I believe you can put much of the blame on our trade situation to the influence of money/lobbying. And with the Supreme Court decision allowing corporations to give unlimited amounts of money to PACs and the like it has exasperated the situation.
Let me give a couple of examples of bad trade policies influenced by big money.
In the mid-1990s, China was having a problem controlling its missiles and sought technology from Loral Corp. The Defense and State Departments were against the deal, while Pres. Clinton and the Commerce Dept. (Ron Brown) were pushing it. The latter won out and it was reported that it saved China 10 years in developing its missile/weapons systems. Subsequently Clinton received a $1 million donation for his re-election bid from a Chinese national (which was illegal). Clinton was also behind China getting into the World Trade Organization, allowing it access to almost all markets.

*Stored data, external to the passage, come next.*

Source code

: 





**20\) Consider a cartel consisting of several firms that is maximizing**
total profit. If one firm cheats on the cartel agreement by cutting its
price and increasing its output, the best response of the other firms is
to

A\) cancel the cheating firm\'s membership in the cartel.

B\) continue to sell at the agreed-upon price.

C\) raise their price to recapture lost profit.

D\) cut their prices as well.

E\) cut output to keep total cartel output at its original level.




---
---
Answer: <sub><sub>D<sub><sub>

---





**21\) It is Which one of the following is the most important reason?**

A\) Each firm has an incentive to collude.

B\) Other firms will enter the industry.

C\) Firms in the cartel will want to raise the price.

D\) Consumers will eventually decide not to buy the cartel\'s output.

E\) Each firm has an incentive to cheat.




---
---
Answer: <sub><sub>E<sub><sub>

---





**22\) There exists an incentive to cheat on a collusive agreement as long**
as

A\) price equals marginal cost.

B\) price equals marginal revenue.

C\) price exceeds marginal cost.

The other example was Wal-Mart (so-called “Buy America” company) that actively lobbied its suppliers in the 1990s to move their manufacturing operations to China so it could get the price point it wanted to make bigger profits. This was part of the hollowing out of our country’s manufacturing base faster than it might have happened. Not so coincidentally Wal-Mart is based in Clinton’s home state of Arkansas.
These decisions led me to not vote for a major party for president for the first time in my life.

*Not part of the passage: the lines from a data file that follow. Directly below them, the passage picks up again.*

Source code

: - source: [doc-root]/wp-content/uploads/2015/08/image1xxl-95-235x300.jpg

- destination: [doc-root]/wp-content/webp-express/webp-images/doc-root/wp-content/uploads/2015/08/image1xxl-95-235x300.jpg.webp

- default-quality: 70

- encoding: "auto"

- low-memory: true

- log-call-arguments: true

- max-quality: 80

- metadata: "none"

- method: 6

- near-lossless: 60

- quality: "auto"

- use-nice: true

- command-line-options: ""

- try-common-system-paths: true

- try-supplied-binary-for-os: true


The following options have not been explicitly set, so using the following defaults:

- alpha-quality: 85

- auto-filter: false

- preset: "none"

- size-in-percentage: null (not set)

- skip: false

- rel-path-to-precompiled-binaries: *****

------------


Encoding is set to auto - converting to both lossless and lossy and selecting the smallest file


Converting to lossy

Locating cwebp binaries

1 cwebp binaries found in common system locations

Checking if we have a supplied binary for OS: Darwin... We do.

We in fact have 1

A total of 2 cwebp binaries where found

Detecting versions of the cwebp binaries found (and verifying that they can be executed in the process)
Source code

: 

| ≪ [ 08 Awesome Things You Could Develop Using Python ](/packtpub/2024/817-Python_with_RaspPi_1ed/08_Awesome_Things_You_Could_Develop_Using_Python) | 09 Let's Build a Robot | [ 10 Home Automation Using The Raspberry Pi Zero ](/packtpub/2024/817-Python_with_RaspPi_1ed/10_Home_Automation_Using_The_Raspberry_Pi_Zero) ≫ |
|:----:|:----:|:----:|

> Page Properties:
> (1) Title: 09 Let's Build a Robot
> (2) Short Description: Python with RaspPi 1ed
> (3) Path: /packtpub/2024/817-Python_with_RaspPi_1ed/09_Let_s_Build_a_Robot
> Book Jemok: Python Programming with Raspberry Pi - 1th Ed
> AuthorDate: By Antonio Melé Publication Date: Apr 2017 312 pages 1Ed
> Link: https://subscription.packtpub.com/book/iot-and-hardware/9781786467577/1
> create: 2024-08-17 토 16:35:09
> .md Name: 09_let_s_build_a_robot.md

So what do we do now? The world has changed dramatically and the U.S. has a much smaller manufacturing base and is dependent on a service-based economy.

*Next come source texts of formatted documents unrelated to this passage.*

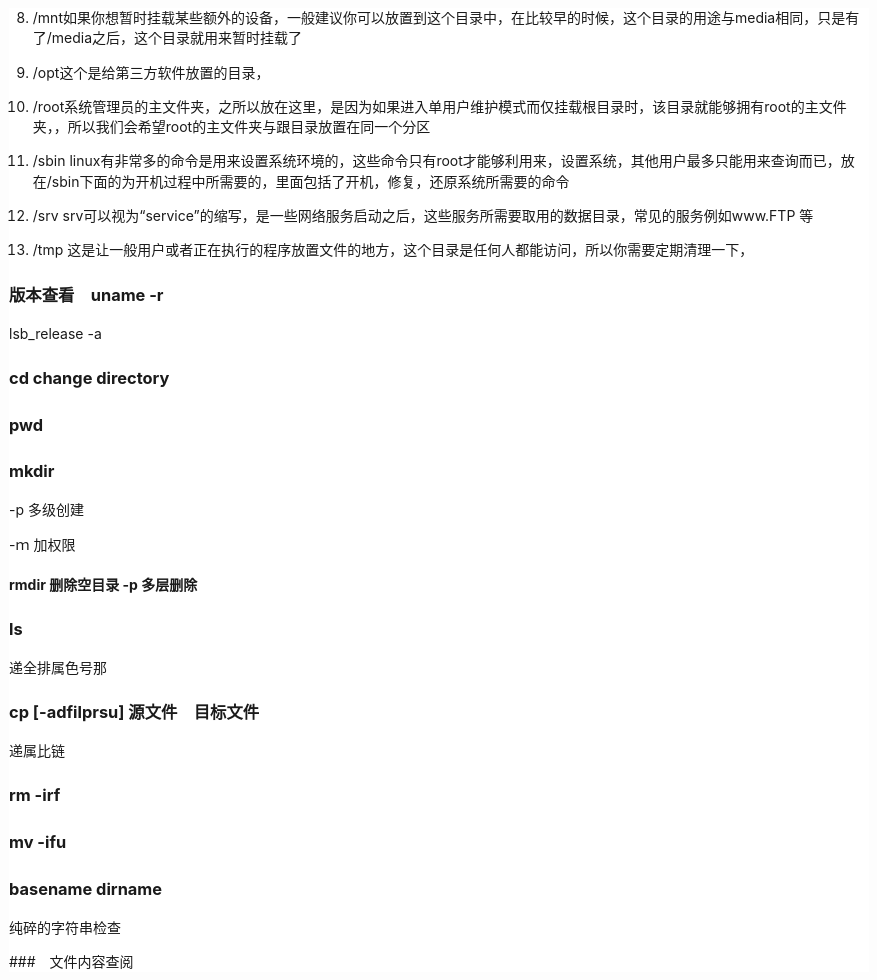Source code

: 8. /mnt如果你想暂时挂载某些额外的设备，一般建议你可以放置到这个目录中，在比较早的时候，这个目录的用途与media相同，只是有了/media之后，这个目录就用来暂时挂载了

9. /opt这个是给第三方软件放置的目录，

10. /root系统管理员的主文件夹，之所以放在这里，是因为如果进入单用户维护模式而仅挂载根目录时，该目录就能够拥有root的主文件夹，，所以我们会希望root的主文件夹与跟目录放置在同一个分区

11. /sbin linux有非常多的命令是用来设置系统环境的，这些命令只有root才能够利用来，设置系统，其他用户最多只能用来查询而已，放在/sbin下面的为开机过程中所需要的，里面包括了开机，修复，还原系统所需要的命令

12. /srv srv可以视为“service”的缩写，是一些网络服务启动之后，这些服务所需要取用的数据目录，常见的服务例如www.FTP 等

13. /tmp 这是让一般用户或者正在执行的程序放置文件的地方，这个目录是任何人都能访问，所以你需要定期清理一下，

### 版本查看　uname -r

lsb_release -a



### cd change directory



### pwd



### mkdir

-p 多级创建

-ｍ 加权限

#### rmdir 删除空目录  -p 多层删除



### ls

递全排属色号那



### cp [-adfilprsu] 源文件　目标文件

递属比链



### rm -irf

### mv -ifu

### basename  dirname

纯碎的字符串检查

###　文件内容查阅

I don’t agree with Trump’s policy of negotiating single-country trade deals, which will make it more complicated for our industries to adapt. On the other hand, we have to be able to enforce trade deals that put us on equal footing with other countries. Most countries charge an import tariff so we either have to match that or come up with a way to equal out those offsets. And we have to protect our intellectual property (IP) from countries like China. Trump will be imposing strong tariffs on China for IP theft. That may be a strategy to get them to listen, but we also have to have ways to secure our technology going forward.